I am not a System Admin. or some one who had the time to find a way around
the documented limitations, but I knew that if I put forth my experience
that if someone had found a way they/you would respond. 

My next question would be to ask how  the person at the installfest wanted
to share the common data between the 3 systems? As far as I know Linux
cannot write to an NTFS partition, nor can W98. Vice versa Wxx cannot write
to ext2-3, or am I mistaken? I could install NT and 98 to the most primitive
versions of the fat FS and then Linux could write to that format. 

Jim Kelly-Rand

> -----Original Message-----


> On Mon, 22 Apr 2002, Jim Kelly-Rand wrote:
> 
> > Ihave documentation at home of the process I went through 
> to achieve an
> > NT/Linux dual boot but I am not there now.
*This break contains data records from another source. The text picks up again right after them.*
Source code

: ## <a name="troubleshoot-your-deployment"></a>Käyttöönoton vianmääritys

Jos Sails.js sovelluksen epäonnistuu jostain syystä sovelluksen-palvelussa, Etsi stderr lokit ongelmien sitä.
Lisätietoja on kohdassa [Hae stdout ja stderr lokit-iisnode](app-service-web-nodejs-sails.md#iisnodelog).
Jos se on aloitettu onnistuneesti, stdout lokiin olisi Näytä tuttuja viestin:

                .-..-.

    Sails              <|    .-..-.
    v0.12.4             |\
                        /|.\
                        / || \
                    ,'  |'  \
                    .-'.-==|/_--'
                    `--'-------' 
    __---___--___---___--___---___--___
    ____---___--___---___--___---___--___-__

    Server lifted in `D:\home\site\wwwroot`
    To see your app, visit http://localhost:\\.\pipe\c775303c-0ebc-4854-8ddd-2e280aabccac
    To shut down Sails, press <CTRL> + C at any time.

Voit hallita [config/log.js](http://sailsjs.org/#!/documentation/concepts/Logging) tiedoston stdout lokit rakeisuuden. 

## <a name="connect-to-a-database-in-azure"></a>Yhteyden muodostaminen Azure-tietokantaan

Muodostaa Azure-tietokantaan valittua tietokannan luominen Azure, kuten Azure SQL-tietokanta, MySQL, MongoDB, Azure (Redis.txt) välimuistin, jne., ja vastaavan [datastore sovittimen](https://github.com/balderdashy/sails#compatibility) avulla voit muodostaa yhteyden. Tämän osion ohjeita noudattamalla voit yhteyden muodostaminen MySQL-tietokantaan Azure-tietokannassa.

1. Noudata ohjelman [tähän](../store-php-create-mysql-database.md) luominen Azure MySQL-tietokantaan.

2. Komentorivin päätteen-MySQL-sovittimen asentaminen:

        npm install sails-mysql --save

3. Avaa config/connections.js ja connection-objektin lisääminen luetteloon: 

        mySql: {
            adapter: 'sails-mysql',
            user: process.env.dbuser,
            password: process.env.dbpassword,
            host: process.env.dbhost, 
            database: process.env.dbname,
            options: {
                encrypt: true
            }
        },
> From: Matthew J. Brodeur [mailto:mbrodeur at NextTime.com]
> 
>    I have read the same documentation, and it's all wrong.  I don't 
> currently have a machine doing so, but it is quite possible to boot 
> BIOS->LILO->NTLoader.  I have done this in the past to create 
> Linux/W95/WNT and Linux/W98/W2K systems.
>    IIRC, and I might be misremembering, I would first 
> partition the drive 
> using Linux fdisk.  Then I'd install Win9x in C: (first 
> DOS-type Primary 
> partition), WinNT in another DOS partition (usually formatted 
> NTFS), and 
> then Linux somewhere else.  WinNT (or 2k) would see that I 
> already had 9x 
> installed, add an entry to NTLoader for me, and install it in 
> the root 
> block of C:.  During the Linux install I'd create a LILO 
> entry pointing to 
> that partition (usually /dev/hda2, since /boot was hda1) and 
> I'd just call 
> it "Windows".
>    This left me with one step to get to Linux (LILO->Linux), 
> or two to 
> either Windows (LILO->NTLoader->WinNT/9x).  I found this to 
> be much easier 
> than tricking NTLoader into booting LILO.